J. Edward Diamond, president of Dime Securities, didn't waste any time upon learning in January that its parent company had merged with Anchor Bancorp.

Mr. Diamond and other managers of Dime Bancorp's securities brokerage subsidiary spent several days scouting Anchor branches in the New York metropolitan area, seeing how the savings bank was going about selling investment products.

The executives then paid visits to Brooklyn-based Dime Bancorp's branches, to get a fresh look at their in-house program.

The conclusion reached after days of detective work: both sales forces warranted beefing up, and selling strategies required revisions.

Mr. Diamond decided that instead of quickly combining the Dime and Anchor programs, he and his staff would slowly cull the best from both to create a single superior operation.

That effort is just about complete, and Dime's top executives applaud the enterprise.

"We are very interested in investment products," said Lawrence J. Toal, Dime Bancorp's president. "They are what our customers want."

The merger of Dime and Anchor, two of the largest savings banks in New York, "was very appealing from an investment services point of view," Mr. Diamond said.

Anchor brought to the equation a very active fixed annuity program, with sales handled by customer service representatives. The Hewlett, N.Y., savings bank also supplied a "vast storehouse" of untapped mutual fund customers, because securities sales were never played up, Mr. Diamond said.

Anchor's approach happened to complement Dime's, whose own operations emphasized mutual fund and securities sales. The brokerage culture is now being instilled at Anchor's 60 branches, where 35 sales representatives are being added.

At Dime's 34 branches, brokers continue to offer a full range of investment products, including mutual funds and annuities. And taking a page out of Anchor's book, customer service representatives in Dime branches will begin selling annuities.

To neutralize potential competition between the brokers and customer representatives, Dime will pool annuity commissions and divvy them between the two groups.

"Clearly we do not want our sales forces fighting over the customer base," Mr. Diamond said.

In fact, in an effort to foster greater camaraderie between brokers and customer service staffers, Mr. Diamond has put in place a "player-coach" system. Under the arrangement, individual brokers offer selling techniques to their group of seven or eight customer service representatives.

The teamwork approach is innovative, and hardly surprising for Dime, industry experts said.

The savings bank's investment sales program "is one of the best in the county" from a selling and professionalism standpoint, said Kenneth Kehrer, president of Kehrer Associates, Princeton, N.J.

Industry observers place much of the credit with Mr. Diamond, who has been with Dime for four years. While declining to disclose figures, Mr. Diamond said profits during his tenure have grown 72%.

Mr. Diamond came to Dime from investment products marketing firm Invest Financial Corp. At Invest, he oversaw an investment program for Chemical Bank. He has also managed brokerage offices for Prudential Securities and Shearson Lehman Hutton.
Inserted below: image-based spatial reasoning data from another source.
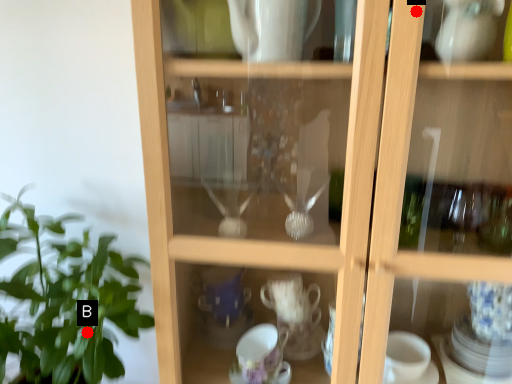
Question: Two points are circled on the image, labeled by A and B beside each circle. Which point appears closest to the camera in this image?

Choices:
 (A) A is closer
 (B) B is closer

Answer: (A)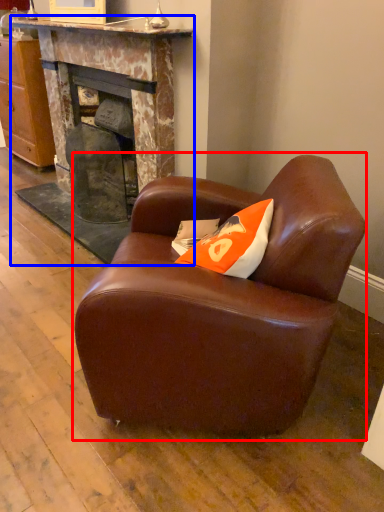
Question: Which object appears farthest to the camera in this image, chair (highlighted by a red box) or fireplace (highlighted by a blue box)?

Choices:
 (A) chair
 (B) fireplace

Answer: (B)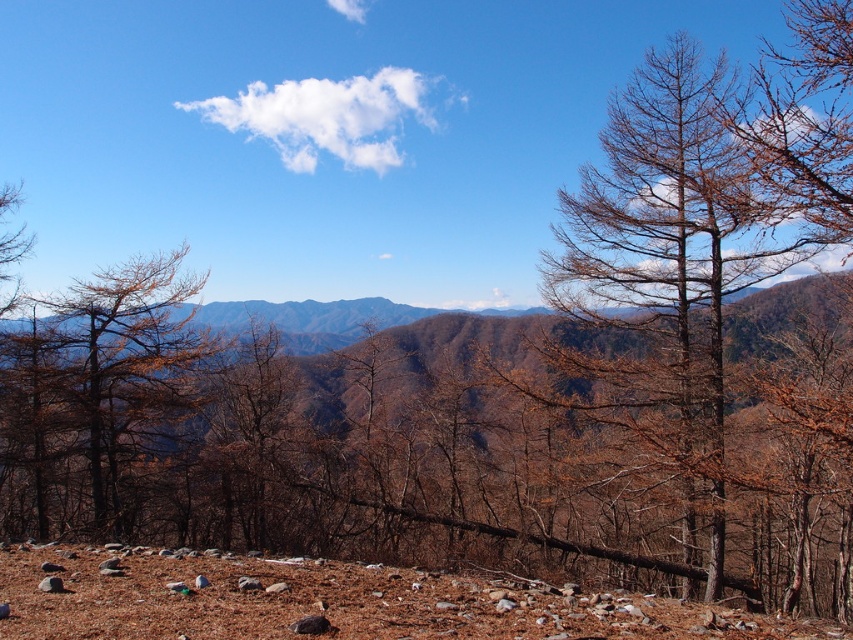
Is point (625, 328) farther from viewer compared to point (71, 376)?

No, it is in front of (71, 376).

Who is more forward, (x=683, y=244) or (x=122, y=465)?

Positioned in front is point (x=683, y=244).

Identify the location of brown/dried bark tree at right. (689, 250).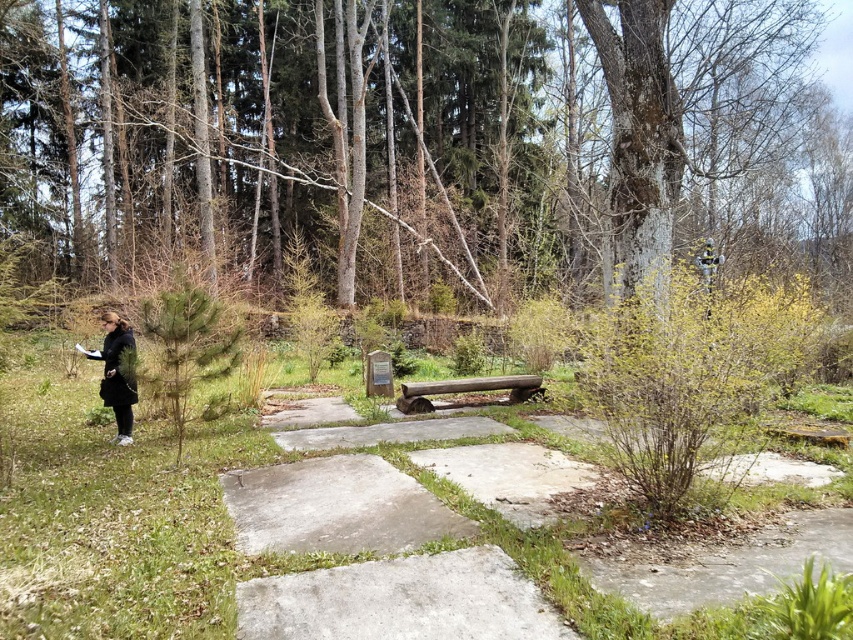
You are a hiker who wants to walk along the smooth concrete path at center without getting your black fabric jacket at left dirty. Is the path clear of any obstacles or debris?

The smooth concrete path at center is located below black fabric jacket at left, but this spatial relationship does not indicate any obstacles or debris on the path. The scene description mentions the path is paved with large flat stones and appears weathered, so it is likely clear for walking.

You are standing at the beginning of the smooth concrete path at center and want to sit on the smooth wooden bench at center. Which direction should you walk to reach the bench?

The smooth wooden bench at center is further away from you than the smooth concrete path at center, so you should walk forward along the path to reach it.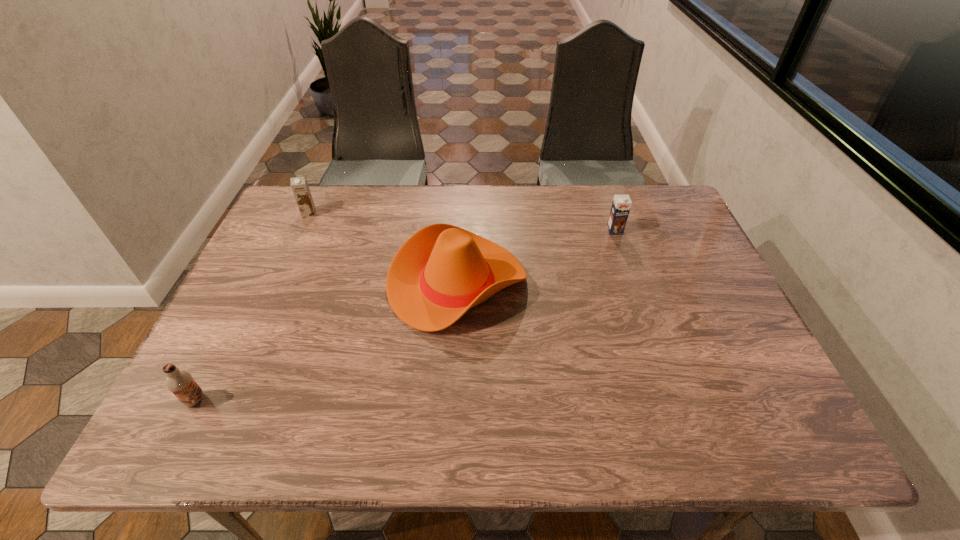
Identify the location of free space between the second farthest object and the tallest object. (536, 256).

The image size is (960, 540). Identify the location of empty location between the second nearest chocolate milk and the second object from left to right. (462, 222).

Identify which object is the third closest to the leftmost object. Please provide its 2D coordinates. Your answer should be formatted as a tuple, i.e. [(x, y)], where the tuple contains the x and y coordinates of a point satisfying the conditions above.

[(621, 205)]

The width and height of the screenshot is (960, 540). In order to click on object that stands as the third closest to the nearest object in this screenshot , I will do `click(621, 205)`.

Identify which chocolate milk is located as the nearest to the nearest chocolate milk. Please provide its 2D coordinates. Your answer should be formatted as a tuple, i.e. [(x, y)], where the tuple contains the x and y coordinates of a point satisfying the conditions above.

[(299, 185)]

Select which chocolate milk appears as the third closest to the third farthest object. Please provide its 2D coordinates. Your answer should be formatted as a tuple, i.e. [(x, y)], where the tuple contains the x and y coordinates of a point satisfying the conditions above.

[(180, 382)]

Where is `free space in the image that satisfies the following two spatial constraints: 1. on the back side of the second object from right to left; 2. on the right side of the leftmost object`? free space in the image that satisfies the following two spatial constraints: 1. on the back side of the second object from right to left; 2. on the right side of the leftmost object is located at coordinates (254, 283).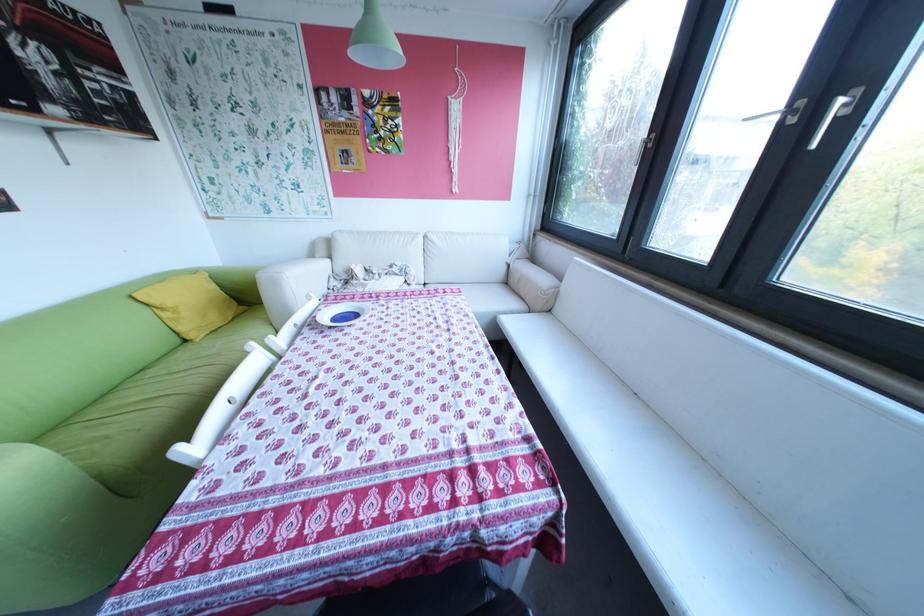
The height and width of the screenshot is (616, 924). In order to click on white sofa armrest in this screenshot , I will do `click(290, 286)`.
An avid scuba diver, Mr. Diamond has earned a reputation for seeing opportunities below the surface.

He demonstrated this knack last year, when Dime was watching investment product revenues slip from $16 million in 1993 to $12 million.

Rather than accept a commensurate drop in income, Mr. Diamond looked at brokers' pay, and decided the bank could save money by adopting a commission structure that favors top performers.

As a result of the compensation change, the brokerage's net profit margin fell just a few percentage points, compared with a larger drop in revenue.

"I'm comfortable we managed the business as aggressively as we could under adverse business conditions," Mr. Diamond said.

He applies just as sharp an eye to the brokerage's management team, which consists of four officers and three regional sales managers.

"We haven't let ourselves get padded with overhead," he said.

The brokerage's headquarters conveys these sentiments, with its small, sparsely furnished offices overlooking downtown Brooklyn.

Dime offers its customers a limited number of mutual funds and annuities from companies like Putnam, Oppenheimer, and Mutual of Omaha.

So far this year, fund sales have remained sluggish and annuity volume strong, Diamond said.

He expects $20 million in revenues, or commission income, from the combined mutual fund and annuity operation this year.

Mr. Diamond also continues chipping away at a personal goal. Right now, 16 percent of Dime's branch customers have purchased investment products from the savings bank. Anchor has about one-third of that penetration, or five percent.

Mr. Diamond wants to bring Anchor's penetration to Dime's level, and them grow the two toward the 20% mark.

Put another way, there are 30,000 customers who have bought investment products from either Anchor or Dime. "We have the potential to double that," Mr. Diamond said.